** Supplied material follows **

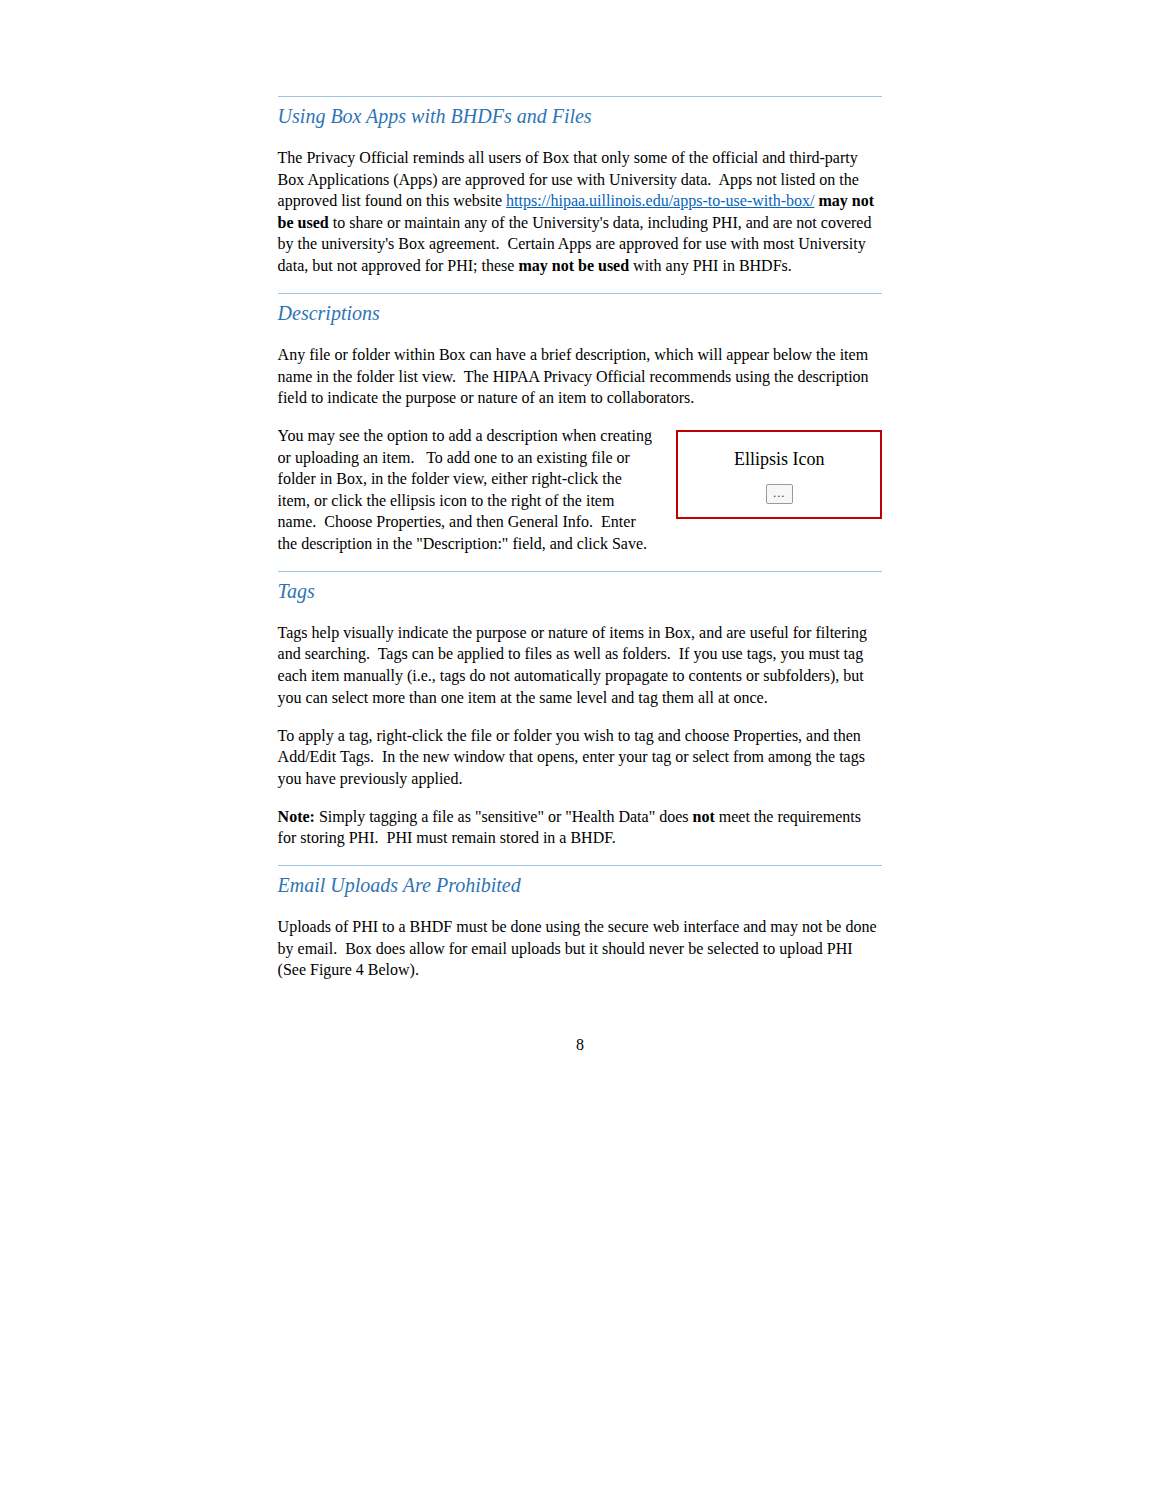Using Box Apps with BHDFs and Files
The Privacy Official reminds all users of Box that only some of the official and third-party Box Applications (Apps) are approved for use with University data. Apps not listed on the approved list found on this website https://hipaa.uillinois.edu/apps-to-use-with-box/ may not be used to share or maintain any of the University's data, including PHI, and are not covered by the university's Box agreement. Certain Apps are approved for use with most University data, but not approved for PHI; these may not be used with any PHI in BHDFs.
Descriptions
Any file or folder within Box can have a brief description, which will appear below the item name in the folder list view. The HIPAA Privacy Official recommends using the description field to indicate the purpose or nature of an item to collaborators.
Ellipsis Icon
…
You may see the option to add a description when creating or uploading an item. To add one to an existing file or folder in Box, in the folder view, either right-click the item, or click the ellipsis icon to the right of the item name. Choose Properties, and then General Info. Enter the description in the "Description:" field, and click Save.
Tags
Tags help visually indicate the purpose or nature of items in Box, and are useful for filtering and searching. Tags can be applied to files as well as folders. If you use tags, you must tag each item manually (i.e., tags do not automatically propagate to contents or subfolders), but you can select more than one item at the same level and tag them all at once.
To apply a tag, right-click the file or folder you wish to tag and choose Properties, and then Add/Edit Tags. In the new window that opens, enter your tag or select from among the tags you have previously applied.
Note: Simply tagging a file as "sensitive" or "Health Data" does not meet the requirements for storing PHI. PHI must remain stored in a BHDF.
Email Uploads Are Prohibited
Uploads of PHI to a BHDF must be done using the secure web interface and may not be done by email. Box does allow for email uploads but it should never be selected to upload PHI (See Figure 4 Below).
8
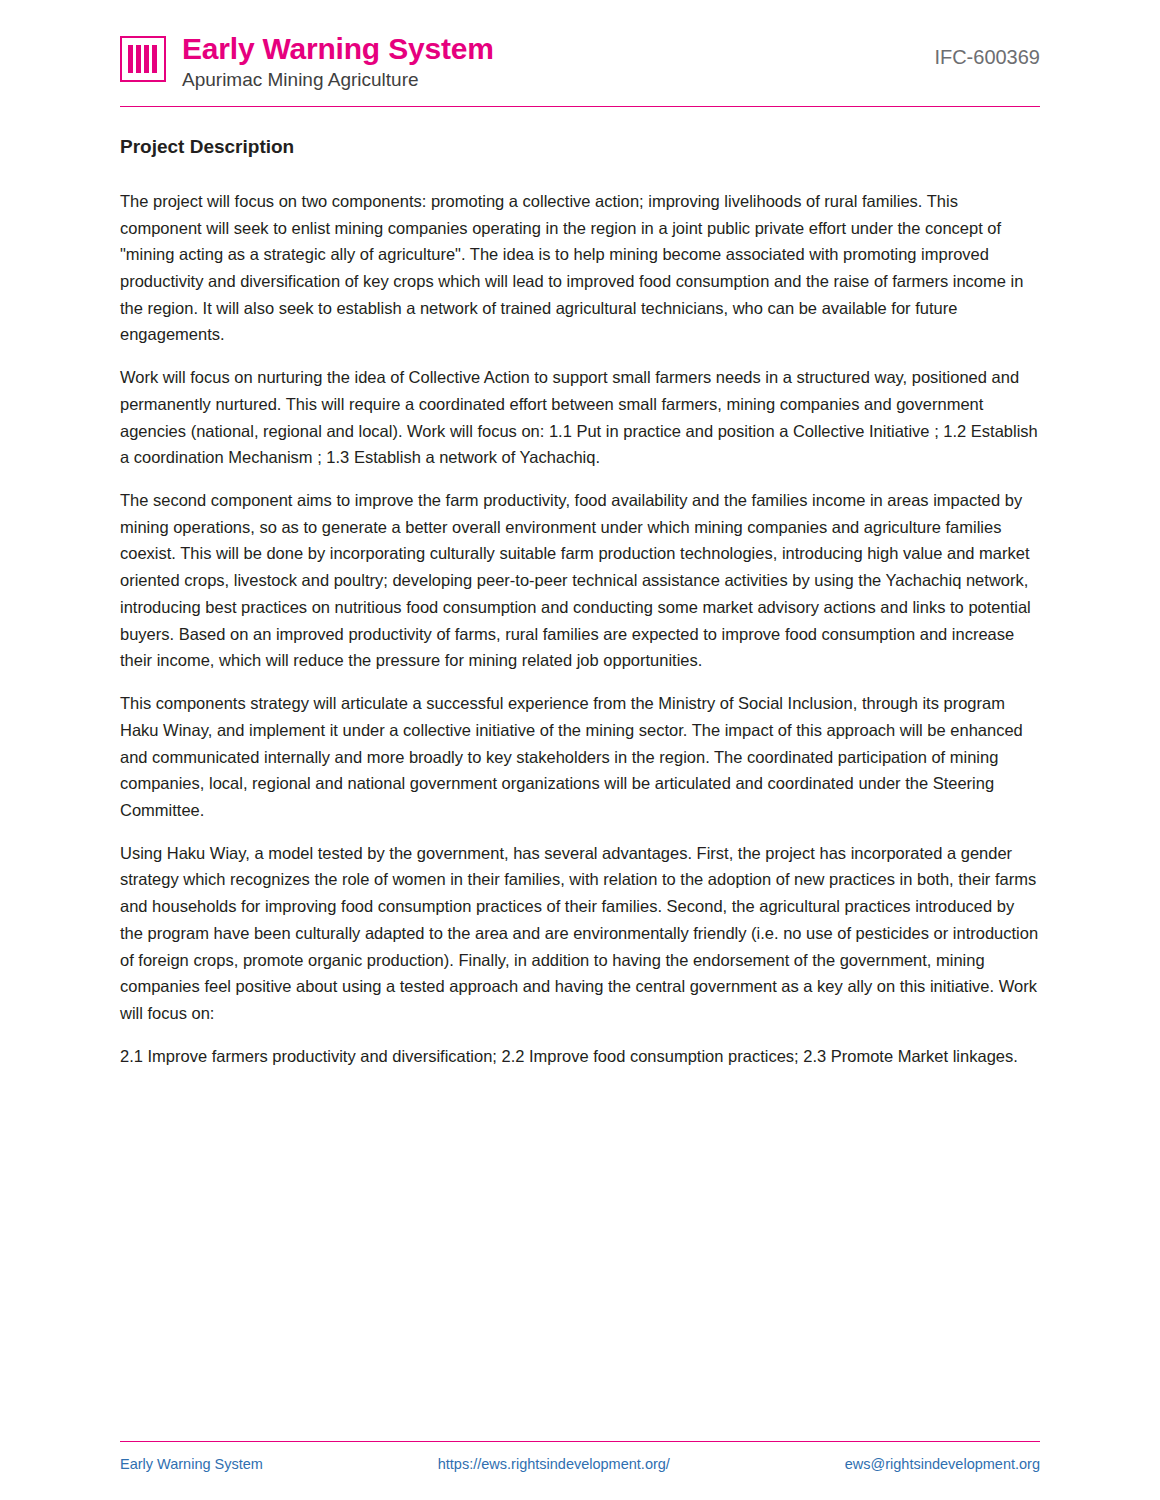Early Warning System Apurimac Mining Agriculture
IFC-600369
Project Description
The project will focus on two components: promoting a collective action; improving livelihoods of rural families. This component will seek to enlist mining companies operating in the region in a joint public private effort under the concept of "mining acting as a strategic ally of agriculture". The idea is to help mining become associated with promoting improved productivity and diversification of key crops which will lead to improved food consumption and the raise of farmers income in the region. It will also seek to establish a network of trained agricultural technicians, who can be available for future engagements.
Work will focus on nurturing the idea of Collective Action to support small farmers needs in a structured way, positioned and permanently nurtured. This will require a coordinated effort between small farmers, mining companies and government agencies (national, regional and local). Work will focus on: 1.1 Put in practice and position a Collective Initiative ; 1.2 Establish a coordination Mechanism ; 1.3 Establish a network of Yachachiq.
The second component aims to improve the farm productivity, food availability and the families income in areas impacted by mining operations, so as to generate a better overall environment under which mining companies and agriculture families coexist. This will be done by incorporating culturally suitable farm production technologies, introducing high value and market oriented crops, livestock and poultry; developing peer-to-peer technical assistance activities by using the Yachachiq network, introducing best practices on nutritious food consumption and conducting some market advisory actions and links to potential buyers. Based on an improved productivity of farms, rural families are expected to improve food consumption and increase their income, which will reduce the pressure for mining related job opportunities.
This components strategy will articulate a successful experience from the Ministry of Social Inclusion, through its program Haku Winay, and implement it under a collective initiative of the mining sector. The impact of this approach will be enhanced and communicated internally and more broadly to key stakeholders in the region. The coordinated participation of mining companies, local, regional and national government organizations will be articulated and coordinated under the Steering Committee.
Using Haku Wiay, a model tested by the government, has several advantages. First, the project has incorporated a gender strategy which recognizes the role of women in their families, with relation to the adoption of new practices in both, their farms and households for improving food consumption practices of their families. Second, the agricultural practices introduced by the program have been culturally adapted to the area and are environmentally friendly (i.e. no use of pesticides or introduction of foreign crops, promote organic production). Finally, in addition to having the endorsement of the government, mining companies feel positive about using a tested approach and having the central government as a key ally on this initiative. Work will focus on:
2.1 Improve farmers productivity and diversification; 2.2 Improve food consumption practices; 2.3 Promote Market linkages.
Early Warning System https://ews.rightsindevelopment.org/ ews@rightsindevelopment.org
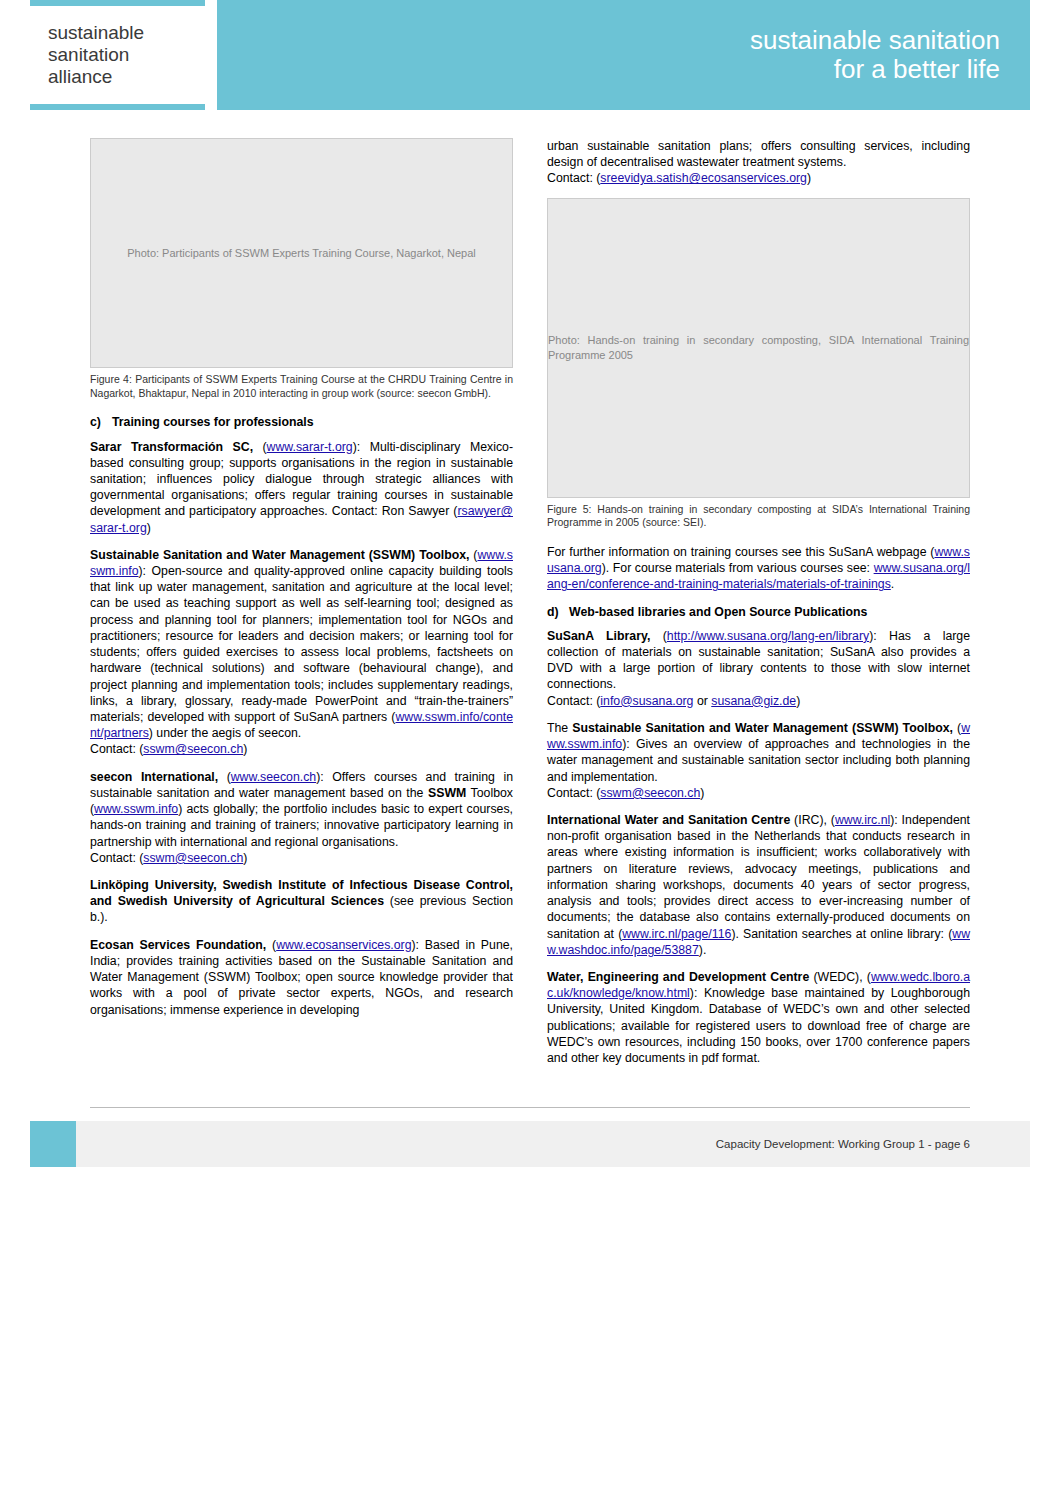sustainable
sanitation
alliance
sustainable sanitation
for a better life
Photo: Participants of SSWM Experts Training Course, Nagarkot, Nepal
Figure 4: Participants of SSWM Experts Training Course at the CHRDU Training Centre in Nagarkot, Bhaktapur, Nepal in 2010 interacting in group work (source: seecon GmbH).
c) Training courses for professionals
Sarar Transformación SC, (www.sarar-t.org): Multi-disciplinary Mexico-based consulting group; supports organisations in the region in sustainable sanitation; influences policy dialogue through strategic alliances with governmental organisations; offers regular training courses in sustainable development and participatory approaches. Contact: Ron Sawyer (rsawyer@sarar-t.org)
Sustainable Sanitation and Water Management (SSWM) Toolbox, (www.sswm.info): Open-source and quality-approved online capacity building tools that link up water management, sanitation and agriculture at the local level; can be used as teaching support as well as self-learning tool; designed as process and planning tool for planners; implementation tool for NGOs and practitioners; resource for leaders and decision makers; or learning tool for students; offers guided exercises to assess local problems, factsheets on hardware (technical solutions) and software (behavioural change), and project planning and implementation tools; includes supplementary readings, links, a library, glossary, ready-made PowerPoint and “train-the-trainers” materials; developed with support of SuSanA partners (www.sswm.info/content/partners) under the aegis of seecon.
Contact: (sswm@seecon.ch)
seecon International, (www.seecon.ch): Offers courses and training in sustainable sanitation and water management based on the SSWM Toolbox (www.sswm.info) acts globally; the portfolio includes basic to expert courses, hands-on training and training of trainers; innovative participatory learning in partnership with international and regional organisations.
Contact: (sswm@seecon.ch)
Linköping University, Swedish Institute of Infectious Disease Control, and Swedish University of Agricultural Sciences (see previous Section b.).
Ecosan Services Foundation, (www.ecosanservices.org): Based in Pune, India; provides training activities based on the Sustainable Sanitation and Water Management (SSWM) Toolbox; open source knowledge provider that works with a pool of private sector experts, NGOs, and research organisations; immense experience in developing
urban sustainable sanitation plans; offers consulting services, including design of decentralised wastewater treatment systems.
Contact: (sreevidya.satish@ecosanservices.org)
Photo: Hands-on training in secondary composting, SIDA International Training Programme 2005
Figure 5: Hands-on training in secondary composting at SIDA’s International Training Programme in 2005 (source: SEI).
For further information on training courses see this SuSanA webpage (www.susana.org). For course materials from various courses see: www.susana.org/lang-en/conference-and-training-materials/materials-of-trainings.
d) Web-based libraries and Open Source Publications
SuSanA Library, (http://www.susana.org/lang-en/library): Has a large collection of materials on sustainable sanitation; SuSanA also provides a DVD with a large portion of library contents to those with slow internet connections.
Contact: (info@susana.org or susana@giz.de)
The Sustainable Sanitation and Water Management (SSWM) Toolbox, (www.sswm.info): Gives an overview of approaches and technologies in the water management and sustainable sanitation sector including both planning and implementation.
Contact: (sswm@seecon.ch)
International Water and Sanitation Centre (IRC), (www.irc.nl): Independent non-profit organisation based in the Netherlands that conducts research in areas where existing information is insufficient; works collaboratively with partners on literature reviews, advocacy meetings, publications and information sharing workshops, documents 40 years of sector progress, analysis and tools; provides direct access to ever-increasing number of documents; the database also contains externally-produced documents on sanitation at (www.irc.nl/page/116). Sanitation searches at online library: (www.washdoc.info/page/53887).
Water, Engineering and Development Centre (WEDC), (www.wedc.lboro.ac.uk/knowledge/know.html): Knowledge base maintained by Loughborough University, United Kingdom. Database of WEDC’s own and other selected publications; available for registered users to download free of charge are WEDC’s own resources, including 150 books, over 1700 conference papers and other key documents in pdf format.
Capacity Development: Working Group 1 - page 6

** End of Supplied material **

The whole listing must be transcribed exactly. No pictures belong in the copy.

Using Box Apps with BHDFs and Files
The Privacy Official reminds all users of Box that only some of the official and third-party Box Applications (Apps) are approved for use with University data. Apps not listed on the approved list found on this website https://hipaa.uillinois.edu/apps-to-use-with-box/ may not be used to share or maintain any of the University's data, including PHI, and are not covered by the university's Box agreement. Certain Apps are approved for use with most University data, but not approved for PHI; these may not be used with any PHI in BHDFs.
Descriptions
Any file or folder within Box can have a brief description, which will appear below the item name in the folder list view. The HIPAA Privacy Official recommends using the description field to indicate the purpose or nature of an item to collaborators.
Ellipsis Icon
…
You may see the option to add a description when creating or uploading an item. To add one to an existing file or folder in Box, in the folder view, either right-click the item, or click the ellipsis icon to the right of the item name. Choose Properties, and then General Info. Enter the description in the "Description:" field, and click Save.
Tags
Tags help visually indicate the purpose or nature of items in Box, and are useful for filtering and searching. Tags can be applied to files as well as folders. If you use tags, you must tag each item manually (i.e., tags do not automatically propagate to contents or subfolders), but you can select more than one item at the same level and tag them all at once.
To apply a tag, right-click the file or folder you wish to tag and choose Properties, and then Add/Edit Tags. In the new window that opens, enter your tag or select from among the tags you have previously applied.
Note: Simply tagging a file as "sensitive" or "Health Data" does not meet the requirements for storing PHI. PHI must remain stored in a BHDF.
Email Uploads Are Prohibited
Uploads of PHI to a BHDF must be done using the secure web interface and may not be done by email. Box does allow for email uploads but it should never be selected to upload PHI (See Figure 4 Below).
8
Early Warning System Apurimac Mining Agriculture
IFC-600369
Project Description
The project will focus on two components: promoting a collective action; improving livelihoods of rural families. This component will seek to enlist mining companies operating in the region in a joint public private effort under the concept of "mining acting as a strategic ally of agriculture". The idea is to help mining become associated with promoting improved productivity and diversification of key crops which will lead to improved food consumption and the raise of farmers income in the region. It will also seek to establish a network of trained agricultural technicians, who can be available for future engagements.
Work will focus on nurturing the idea of Collective Action to support small farmers needs in a structured way, positioned and permanently nurtured. This will require a coordinated effort between small farmers, mining companies and government agencies (national, regional and local). Work will focus on: 1.1 Put in practice and position a Collective Initiative ; 1.2 Establish a coordination Mechanism ; 1.3 Establish a network of Yachachiq.
The second component aims to improve the farm productivity, food availability and the families income in areas impacted by mining operations, so as to generate a better overall environment under which mining companies and agriculture families coexist. This will be done by incorporating culturally suitable farm production technologies, introducing high value and market oriented crops, livestock and poultry; developing peer-to-peer technical assistance activities by using the Yachachiq network, introducing best practices on nutritious food consumption and conducting some market advisory actions and links to potential buyers. Based on an improved productivity of farms, rural families are expected to improve food consumption and increase their income, which will reduce the pressure for mining related job opportunities.
This components strategy will articulate a successful experience from the Ministry of Social Inclusion, through its program Haku Winay, and implement it under a collective initiative of the mining sector. The impact of this approach will be enhanced and communicated internally and more broadly to key stakeholders in the region. The coordinated participation of mining companies, local, regional and national government organizations will be articulated and coordinated under the Steering Committee.
Using Haku Wiay, a model tested by the government, has several advantages. First, the project has incorporated a gender strategy which recognizes the role of women in their families, with relation to the adoption of new practices in both, their farms and households for improving food consumption practices of their families. Second, the agricultural practices introduced by the program have been culturally adapted to the area and are environmentally friendly (i.e. no use of pesticides or introduction of foreign crops, promote organic production). Finally, in addition to having the endorsement of the government, mining companies feel positive about using a tested approach and having the central government as a key ally on this initiative. Work will focus on:
2.1 Improve farmers productivity and diversification; 2.2 Improve food consumption practices; 2.3 Promote Market linkages.
Early Warning System https://ews.rightsindevelopment.org/ ews@rightsindevelopment.org
sustainable
sanitation
alliance
sustainable sanitation
for a better life
Photo: Participants of SSWM Experts Training Course, Nagarkot, Nepal
Figure 4: Participants of SSWM Experts Training Course at the CHRDU Training Centre in Nagarkot, Bhaktapur, Nepal in 2010 interacting in group work (source: seecon GmbH).
c) Training courses for professionals
Sarar Transformación SC, (www.sarar-t.org): Multi-disciplinary Mexico-based consulting group; supports organisations in the region in sustainable sanitation; influences policy dialogue through strategic alliances with governmental organisations; offers regular training courses in sustainable development and participatory approaches. Contact: Ron Sawyer (rsawyer@sarar-t.org)
Sustainable Sanitation and Water Management (SSWM) Toolbox, (www.sswm.info): Open-source and quality-approved online capacity building tools that link up water management, sanitation and agriculture at the local level; can be used as teaching support as well as self-learning tool; designed as process and planning tool for planners; implementation tool for NGOs and practitioners; resource for leaders and decision makers; or learning tool for students; offers guided exercises to assess local problems, factsheets on hardware (technical solutions) and software (behavioural change), and project planning and implementation tools; includes supplementary readings, links, a library, glossary, ready-made PowerPoint and “train-the-trainers” materials; developed with support of SuSanA partners (www.sswm.info/content/partners) under the aegis of seecon.
Contact: (sswm@seecon.ch)
seecon International, (www.seecon.ch): Offers courses and training in sustainable sanitation and water management based on the SSWM Toolbox (www.sswm.info) acts globally; the portfolio includes basic to expert courses, hands-on training and training of trainers; innovative participatory learning in partnership with international and regional organisations.
Contact: (sswm@seecon.ch)
Linköping University, Swedish Institute of Infectious Disease Control, and Swedish University of Agricultural Sciences (see previous Section b.).
Ecosan Services Foundation, (www.ecosanservices.org): Based in Pune, India; provides training activities based on the Sustainable Sanitation and Water Management (SSWM) Toolbox; open source knowledge provider that works with a pool of private sector experts, NGOs, and research organisations; immense experience in developing
urban sustainable sanitation plans; offers consulting services, including design of decentralised wastewater treatment systems.
Contact: (sreevidya.satish@ecosanservices.org)
Photo: Hands-on training in secondary composting, SIDA International Training Programme 2005
Figure 5: Hands-on training in secondary composting at SIDA’s International Training Programme in 2005 (source: SEI).
For further information on training courses see this SuSanA webpage (www.susana.org). For course materials from various courses see: www.susana.org/lang-en/conference-and-training-materials/materials-of-trainings.
d) Web-based libraries and Open Source Publications
SuSanA Library, (http://www.susana.org/lang-en/library): Has a large collection of materials on sustainable sanitation; SuSanA also provides a DVD with a large portion of library contents to those with slow internet connections.
Contact: (info@susana.org or susana@giz.de)
The Sustainable Sanitation and Water Management (SSWM) Toolbox, (www.sswm.info): Gives an overview of approaches and technologies in the water management and sustainable sanitation sector including both planning and implementation.
Contact: (sswm@seecon.ch)
International Water and Sanitation Centre (IRC), (www.irc.nl): Independent non-profit organisation based in the Netherlands that conducts research in areas where existing information is insufficient; works collaboratively with partners on literature reviews, advocacy meetings, publications and information sharing workshops, documents 40 years of sector progress, analysis and tools; provides direct access to ever-increasing number of documents; the database also contains externally-produced documents on sanitation at (www.irc.nl/page/116). Sanitation searches at online library: (www.washdoc.info/page/53887).
Water, Engineering and Development Centre (WEDC), (www.wedc.lboro.ac.uk/knowledge/know.html): Knowledge base maintained by Loughborough University, United Kingdom. Database of WEDC’s own and other selected publications; available for registered users to download free of charge are WEDC’s own resources, including 150 books, over 1700 conference papers and other key documents in pdf format.
Capacity Development: Working Group 1 - page 6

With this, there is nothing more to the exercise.